The SEC’s case marked the second lawsuit against Musk in two weeks, after Vernon Unsworth, a British cave explorer influential in the rescue of a Thai soccer team, sued Musk for defamation. Musk had without evidence called Unsworth a “pedo guy” and “child rapist” after he had mocked Musk’s plan to save the teammates with a miniature submarine.
Those legal skirmishes could ramp up pressure on the board to map out a post-Musk succession plan as questions grow over his fitness for the job. Musk has said he combats anxiety with the sleeping drug Ambien, which in tweets he has alluded to mixing with red wine, and on a recent YouTube interview he smoked marijuana and admired a samurai sword.

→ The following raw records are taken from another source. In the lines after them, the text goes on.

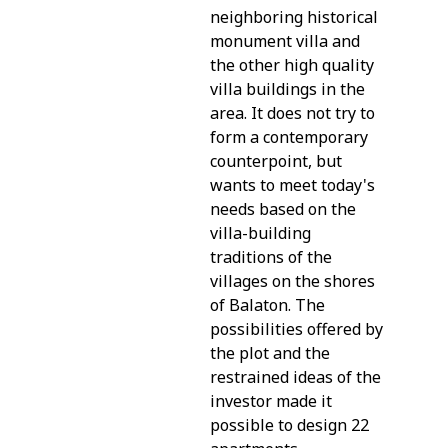
neighboring historical
monument villa and
the other high quality
villa buildings in the
area. It does not try to
form a contemporary
counterpoint, but
wants to meet today's
needs based on the
villa-building
traditions of the
villages on the shores
of Balaton. The
possibilities offered by
the plot and the
restrained ideas of the
investor made it
possible to design 22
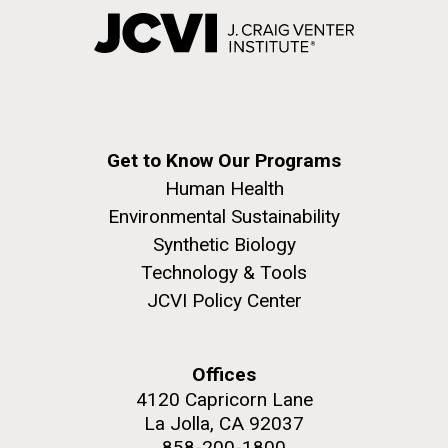
Get to Know Our Programs
Human Health
Environmental Sustainability
Synthetic Biology
Technology & Tools
JCVI Policy Center
Offices
4120 Capricorn Lane
La Jolla, CA 92037
858-200-1800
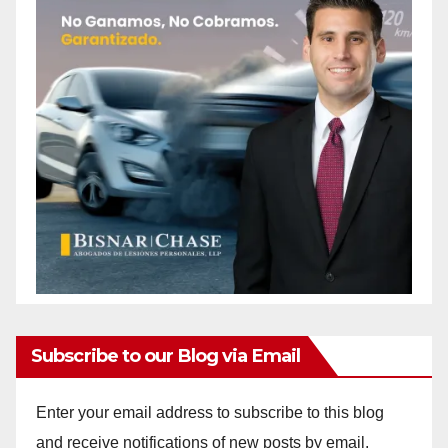
Subscribe to our Blog via Email
Enter your email address to subscribe to this blog
and receive notifications of new posts by email.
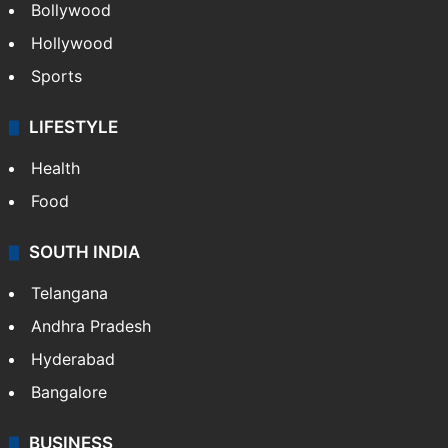
Bollywood
Hollywood
Sports
LIFESTYLE
Health
Food
SOUTH INDIA
Telangana
Andhra Pradesh
Hyderabad
Bangalore
BUSINESS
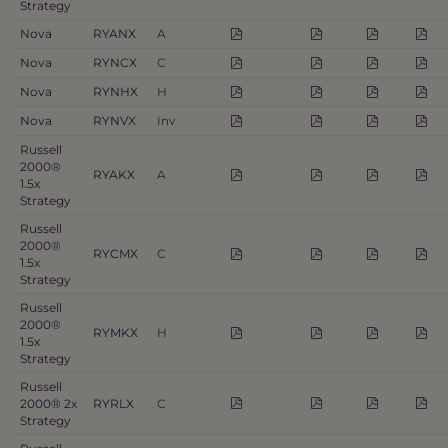
Strategy
Nova
RYANX
A
Nova
RYNCX
C
Nova
RYNHX
H
Nova
RYNVX
Inv
Russell
2000®
RYAKX
A
1.5x
Strategy
Russell
2000®
RYCMX
C
1.5x
Strategy
Russell
2000®
RYMKX
H
1.5x
Strategy
Russell
2000® 2x
RYRLX
C
Strategy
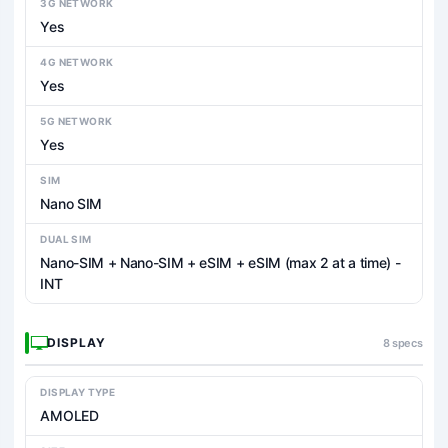
3G NETWORK
Yes
4G NETWORK
Yes
5G NETWORK
Yes
SIM
Nano SIM
DUAL SIM
Nano-SIM + Nano-SIM + eSIM + eSIM (max 2 at a time) -
INT
DISPLAY
8 specs
DISPLAY TYPE
AMOLED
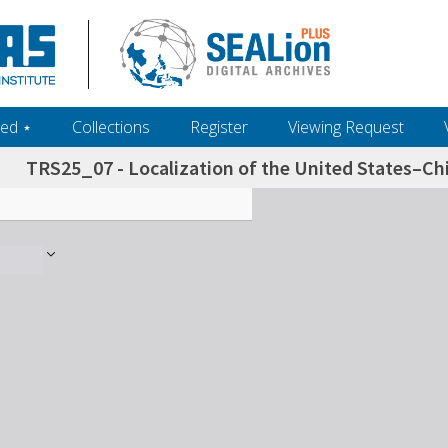
ed ‎⋆
Collections
Register
Viewing Request
TRS25_07 - Localization of the United States–Chi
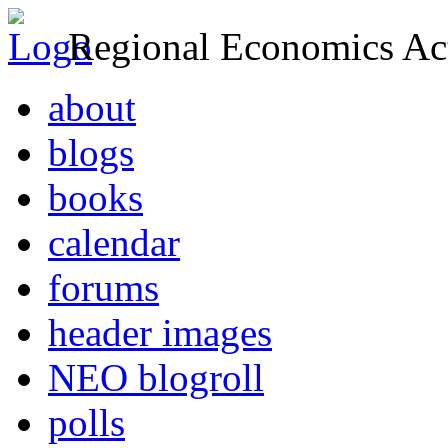
Regional Economics Act
about
blogs
books
calendar
forums
header images
NEO blogroll
polls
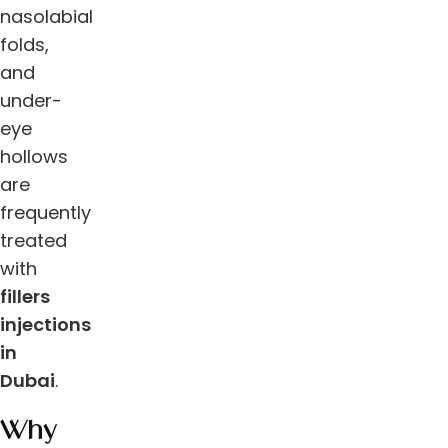
nasolabial
folds,
and
under-
eye
hollows
are
frequently
treated
with
fillers
injections
in
Dubai
.
Why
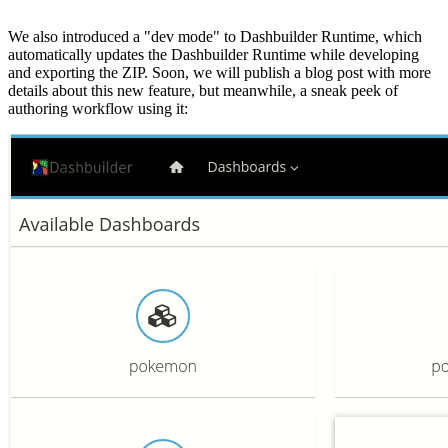
We also introduced a "dev mode" to Dashbuilder Runtime, which
automatically updates the Dashbuilder Runtime while developing
and exporting the ZIP. Soon, we will publish a blog post with more
details about this new feature, but meanwhile, a sneak peek of
authoring workflow using it:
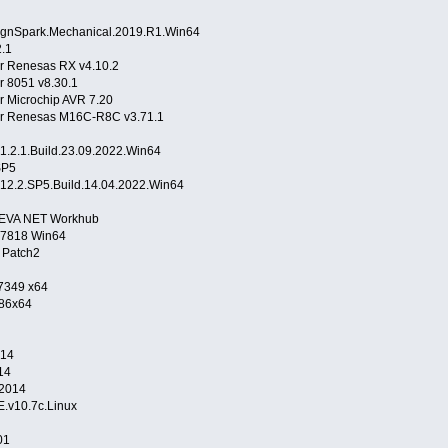
ignSpark.Mechanical.2019.R1.Win64
.1
r Renesas RX v4.10.2
r 8051 v8.30.1
 Microchip AVR 7.20
r Renesas M16C-R8C v3.71.1
.2.1.Build.23.09.2022.Win64
SP5
12.2.SP5.Build.14.04.2022.Win64
AVEVA NET Workhub
.7818 Win64
 Patch2
 7349 x64
x86x64
014
14
.2014
.v10.7c.Linux
01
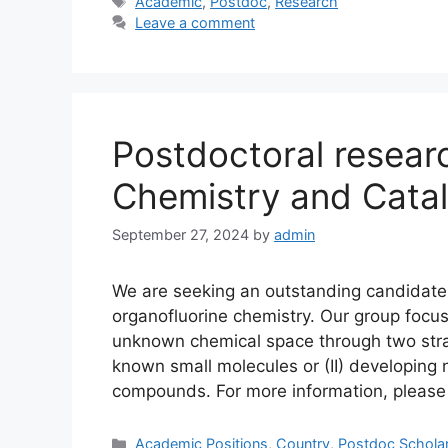
Tags
Academic
,
Postdoc
,
Research
Leave a comment
Postdoctoral resear
Chemistry and Catal
September 27, 2024
by
admin
We are seeking an outstanding candidate f
organofluorine chemistry. Our group focu
unknown chemical space through two strat
known small molecules or (II) developing
compounds. For more information, pleas
Categories
Academic Positions
,
Country
,
Postdoc Schola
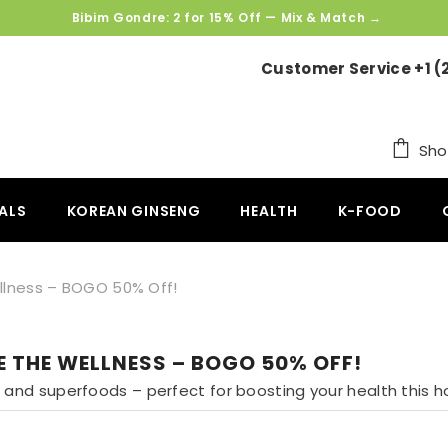
SKIP TO CONTENT
Bibim Gondre: 2 for 15% Off — Mix & Match →
Customer Service +1 (
Sho
ALS
KOREAN GINSENG
HEALTH
K-FOOD
llness – BOGO 50% Off!
E THE WELLNESS – BOGO 50% OFF!
and superfoods – perfect for boosting your health this h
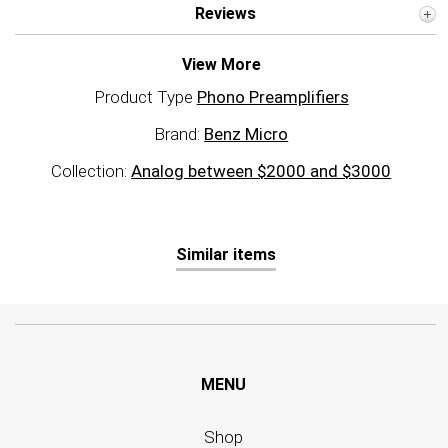
Reviews
View More
Product Type
Phono Preamplifiers
Brand:
Benz Micro
Collection:
Analog between $2000 and $3000
Similar items
MENU
Shop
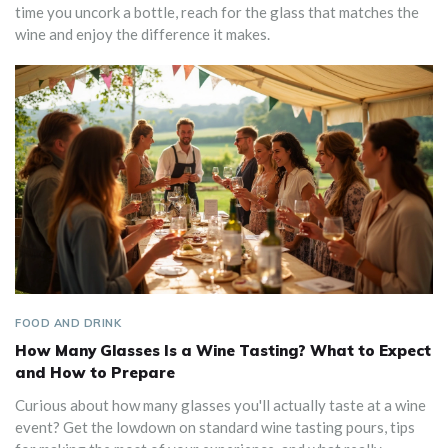
time you uncork a bottle, reach for the glass that matches the
wine and enjoy the difference it makes.
FOOD AND DRINK
How Many Glasses Is a Wine Tasting? What to Expect
and How to Prepare
Curious about how many glasses you'll actually taste at a wine
event? Get the lowdown on standard wine tasting pours, tips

The $420 share price Musk set for the take-private deal, SEC investigators said, was itself a weed reference designed to impress his then-girlfriend, the synth-pop musician Grimes. The company has said Musk is an engaged and thoughtful leader who remains more than capable for the job.
Musk’s rejection of an SEC settlement infuriated some investors who would have rather put the episode behind them. Ross Gerber, the chief of the investment firm Gerber Kawasaki that owns millions in company stock, said the board should “do what’s best for Tesla, not Elon’s ego.”
But some legal experts understood why Musk wouldn’t want to go down without a fight.
"When you’re talking about individuals whose life is their work, it is sometimes difficult for them to accept personal responsibility for something like this,” said Keri Curtis Axel, a former federal prosecutor and SEC attorney. Agreeing to a settlement that would mean giving up his power “changes his whole identity.”
Elizabeth Dwoskin and Renae Merle contributed to this report.